The city as text - A2 Communications
Post modern architecture might take the form of one single building which incorporates several eras of design or a whole area where no attempt is made to link all the buildings into one general unifying design.
Towns and cities are also a battleground for economic, social, political and ethnic forces. We see the power of vested interests and the marginalisation of the dispossessed. A major interpreter of post modern cityscapes - primarily L.A. - is Mike Davis(1990).
Main Points:
A library in LA has been designed to look like a foreign legion fort!
Streets in poorer areas are often barricaded and sealed off by the police in their war on drugs.
A shopping mall in another district has been surrounded by staked metal fences with a LAPD substation in a surveillance tower.
The defence of luxury lifestyles has become a repression of space and movement for the rest, with the constant threat of " armed response"
The city is becoming militarised and this has been perceptively reflected in pop culture through films such as ESCAPE FROM NEW YORK, RUNNING MAN - where inner cities are areas of incarceration - BLADE RUNNER - with high-tech police death squads - DIE HARD - with battles fought in "sentient" buildings controlled by computer technology.
Urban reform and social integration begin to look like an impossibility.
What we now have is a division between the fortified areas of the wealthy and powerful, and the places of terror of the criminalised poor.
Increasingly, the wealthy carry on their lives - residential, workplaces, consumption areas, and travel environments separate from the rest who crowd together.
The threat of crime, in this post modern world, has become more powerful than the facts of crime. Most street violence, etc. is self contained within ethnic and class boundaries but the middle class - who have little or no first hand experience of inner city conditions - magnify the threat through imagination and the media.
Modern "public spaces" - shopping centres, office centres, cultural areas - are not designed for the underclasses and they understand this "hidden message".
Redevelopment has encouraged spatial apartheid. The financial core of LA is separated by a moat - the Harbor Freeway - and the fences of Bunker Hill from the poor immigrant areas that surround it.

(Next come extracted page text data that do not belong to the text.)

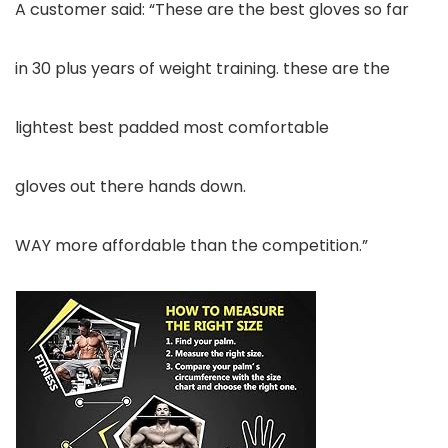
A customer said: “These are the best gloves so far
in 30 plus years of weight training. these are the
lightest best padded most comfortable
gloves out there hands down.
WAY more affordable than the competition.”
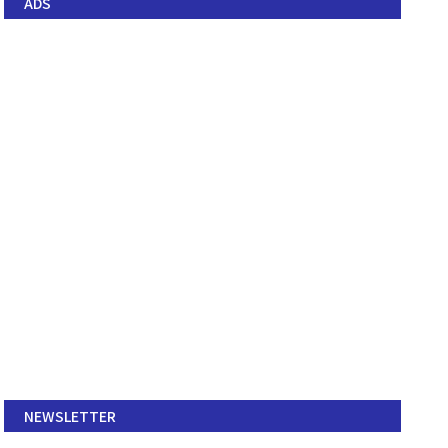
ADS
NEWSLETTER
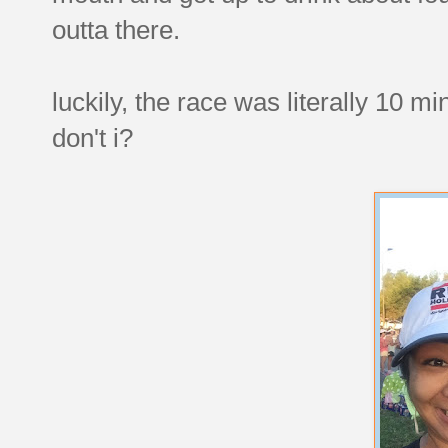
outta there.
luckily, the race was literally 10 
don't i?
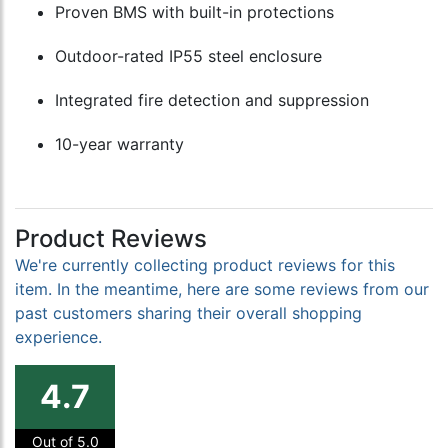
Proven BMS with built-in protections
Outdoor-rated IP55 steel enclosure
Integrated fire detection and suppression
10-year warranty
Product Reviews
We're currently collecting product reviews for this
item. In the meantime, here are some reviews from our
past customers sharing their overall shopping
experience.
4.7
Out of 5.0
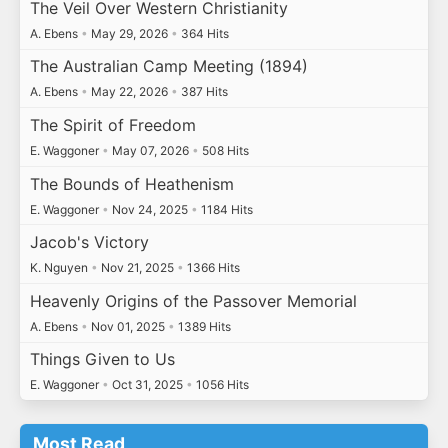
The Veil Over Western Christianity
A. Ebens
•
May 29, 2026
•
364 Hits
The Australian Camp Meeting (1894)
A. Ebens
•
May 22, 2026
•
387 Hits
The Spirit of Freedom
E. Waggoner
•
May 07, 2026
•
508 Hits
The Bounds of Heathenism
E. Waggoner
•
Nov 24, 2025
•
1184 Hits
Jacob's Victory
K. Nguyen
•
Nov 21, 2025
•
1366 Hits
Heavenly Origins of the Passover Memorial
A. Ebens
•
Nov 01, 2025
•
1389 Hits
Things Given to Us
E. Waggoner
•
Oct 31, 2025
•
1056 Hits
Most Read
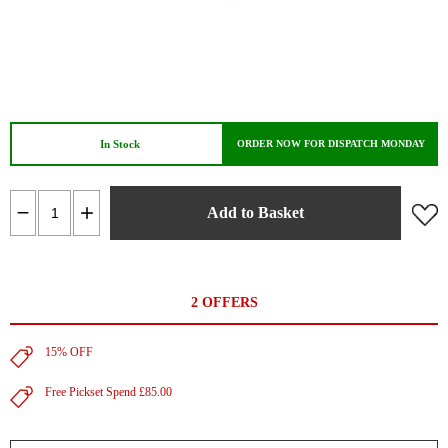
In Stock
ORDER NOW FOR DISPATCH MONDAY
Add to Basket
2 OFFERS
15% OFF
Free Pickset Spend £85.00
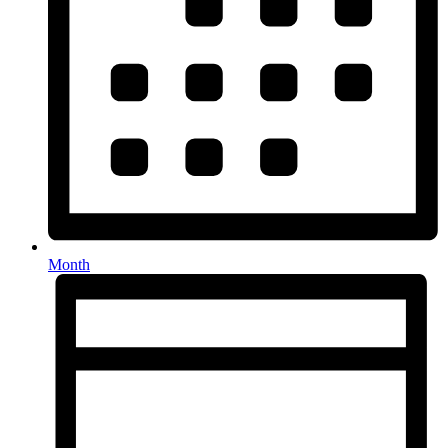
Month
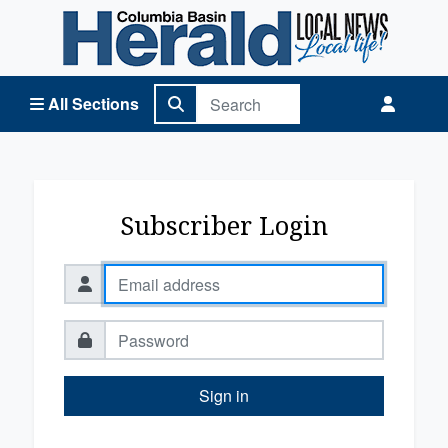
Columbia Basin Herald Home
All Sections
Subscriber Login
Sign in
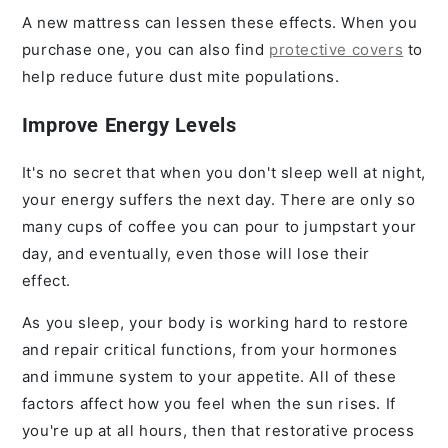
A new mattress can lessen these effects. When you
purchase one, you can also find
protective covers
to
help reduce future dust mite populations.
Improve Energy Levels
It's no secret that when you don't sleep well at night,
your energy suffers the next day. There are only so
many cups of coffee you can pour to jumpstart your
day, and eventually, even those will lose their
effect.
As you sleep, your body is working hard to restore
and repair critical functions, from your hormones
and immune system to your appetite. All of these
factors affect how you feel when the sun rises. If
you're up at all hours, then that restorative process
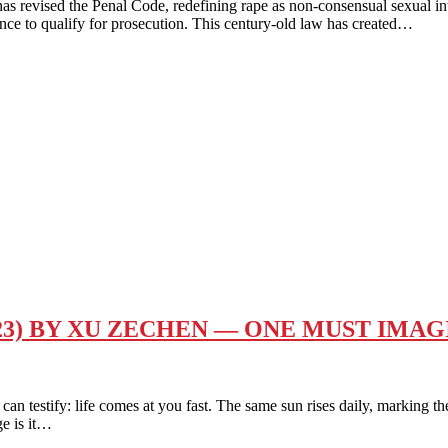
revised the Penal Code, redefining rape as non-consensual sexual inter
ence to qualify for prosecution. This century-old law has created…
23) BY XU ZECHEN — ONE MUST IMA
ify: life comes at you fast. The same sun rises daily, marking the st
ge is it…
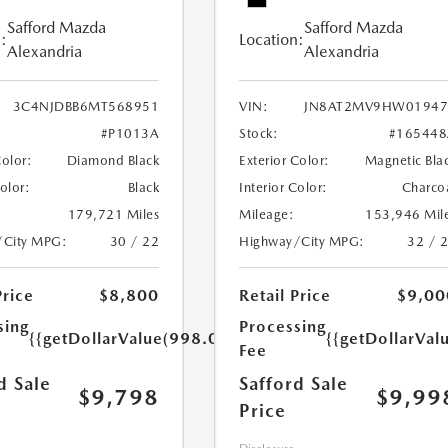
Safford Mazda
Safford Mazda
:
Location:
Alexandria
Alexandria
3C4NJDBB6MT568951
VIN:
JN8AT2MV9HW01947
#P1013A
Stock:
#165448
Color:
Diamond Black
Exterior Color:
Magnetic Bla
Color:
Black
Interior Color:
Charco
179,721 Miles
Mileage:
153,946 Mil
/City MPG:
30 / 22
Highway/City MPG:
32 / 
Price
$8,800
Retail Price
$9,00
sing
Processing
{{getDollarValue(998.0)}}
{{getDollarVal
Fee
d Sale
Safford Sale
$9,798
$9,99
Price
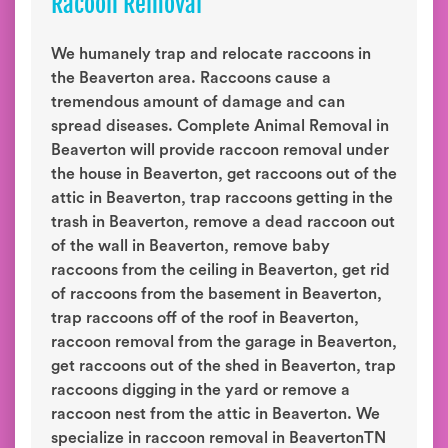
Racoon Removal
We humanely trap and relocate raccoons in
the Beaverton area. Raccoons cause a
tremendous amount of damage and can
spread diseases. Complete Animal Removal in
Beaverton will provide raccoon removal under
the house in Beaverton, get raccoons out of the
attic in Beaverton, trap raccoons getting in the
trash in Beaverton, remove a dead raccoon out
of the wall in Beaverton, remove baby
raccoons from the ceiling in Beaverton, get rid
of raccoons from the basement in Beaverton,
trap raccoons off of the roof in Beaverton,
raccoon removal from the garage in Beaverton,
get raccoons out of the shed in Beaverton, trap
raccoons digging in the yard or remove a
raccoon nest from the attic in Beaverton. We
specialize in raccoon removal in BeavertonTN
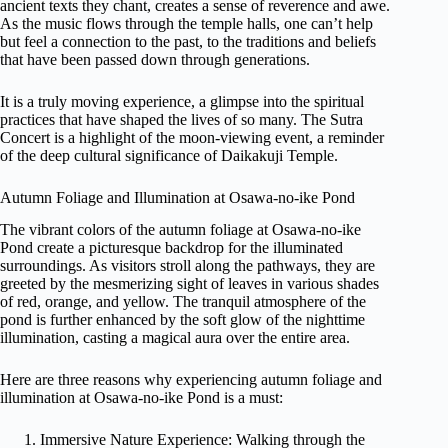
ancient texts they chant, creates a sense of reverence and awe.
As the music flows through the temple halls, one can’t help
but feel a connection to the past, to the traditions and beliefs
that have been passed down through generations.
It is a truly moving experience, a glimpse into the spiritual
practices that have shaped the lives of so many. The Sutra
Concert is a highlight of the moon-viewing event, a reminder
of the deep cultural significance of Daikakuji Temple.
Autumn Foliage and Illumination at Osawa-no-ike Pond
The vibrant colors of the autumn foliage at Osawa-no-ike
Pond create a picturesque backdrop for the illuminated
surroundings. As visitors stroll along the pathways, they are
greeted by the mesmerizing sight of leaves in various shades
of red, orange, and yellow. The tranquil atmosphere of the
pond is further enhanced by the soft glow of the nighttime
illumination, casting a magical aura over the entire area.
Here are three reasons why experiencing autumn foliage and
illumination at Osawa-no-ike Pond is a must:
Immersive Nature Experience: Walking through the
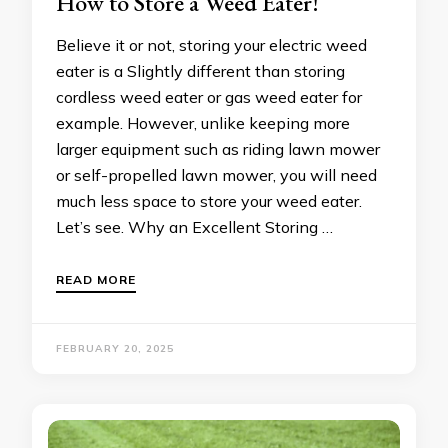
How to Store a Weed Eater!
Believe it or not, storing your electric weed
eater is a Slightly different than storing
cordless weed eater or gas weed eater for
example. However, unlike keeping more
larger equipment such as riding lawn mower
or self-propelled lawn mower, you will need
much less space to store your weed eater.
Let’s see. Why an Excellent Storing …
READ MORE
FEBRUARY 20, 2025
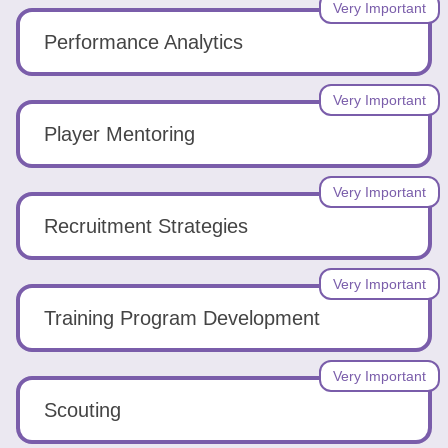
Very Important
Performance Analytics
Very Important
Player Mentoring
Very Important
Recruitment Strategies
Very Important
Training Program Development
Very Important
Scouting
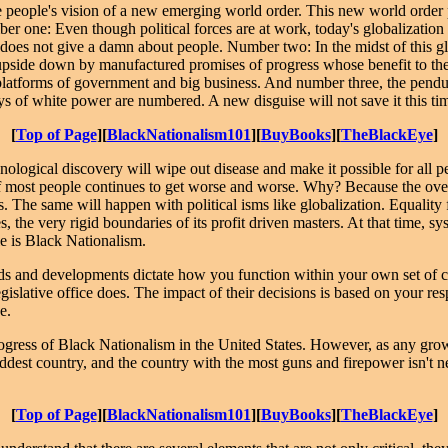
 people's vision of a new emerging world order. This new world order p
r one: Even though political forces are at work, today's globalization 
 does not give a damn about people. Number two: In the midst of this 
d upside down by manufactured promises of progress whose benefit to th
he platforms of government and big business. And number three, the pendu
ys of white power are numbered. A new disguise will not save it this ti
[
Top of Page
][
BlackNationalism101
][
BuyBooks
][
TheBlackEye
]
nological discovery will wipe out disease and make it possible for all p
n of most people continues to get worse and worse. Why? Because the ov
 The same will happen with political isms like globalization. Equality fo
, the very rigid boundaries of its profit driven masters. At that time, s
ple is Black Nationalism.
rends and developments dictate how you function within your own set of 
slative office does. The impact of their decisions is based on your respo
e.
ogress of Black Nationalism in the United States. However, as any growin
ddest country, and the country with the most guns and firepower isn't ne
[
Top of Page
][
BlackNationalism101
][
BuyBooks
][
TheBlackEye
]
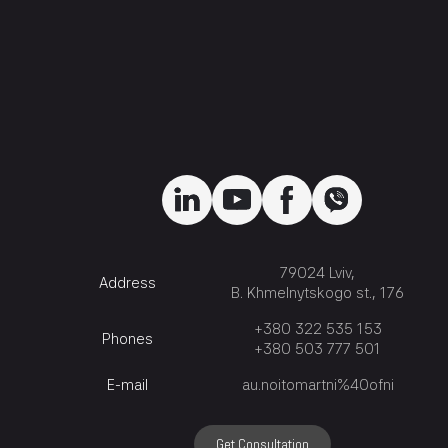
79024 Lviv,
Address
B. Khmelnytskogo st., 176
+380 322 535 153
Phones
+380 503 777 501
E-mail
au.noitomartni%40ofni
Get Consultation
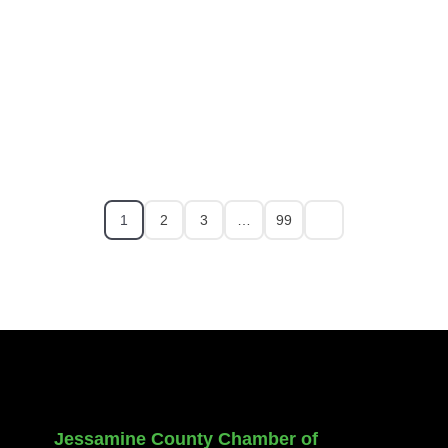
1
2
3
…
99
Jessamine County Chamber of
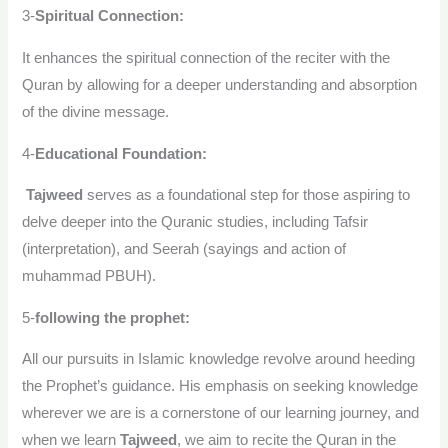
3-
Spiritual Connection:
It enhances the spiritual connection of the reciter with the
Quran by allowing for a deeper understanding and absorption
of the divine message.
4-
Educational Foundation:
Tajweed
serves as a foundational step for those aspiring to
delve deeper into the Quranic studies, including Tafsir
(interpretation), and Seerah (sayings and action of
muhammad PBUH).
5-
following the prophet:
All our pursuits in Islamic knowledge revolve around heeding
the Prophet’s guidance. His emphasis on seeking knowledge
wherever we are is a cornerstone of our learning journey, and
when we learn
Tajweed
, we aim to recite the Quran in the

The shopping precincts above Hill Street are for the rich and a few middle-class while the poor and the immigrants get their shopping and entertainment elsewhere.
In contrast, old photos of the downtown areas show mixed ethnic, ages and classes roaming the streets together.
A new plan for downtown redevelopment is designed in such a way that pedestrainisation will be difficult therefore will "kill the crowd" and favour the rich.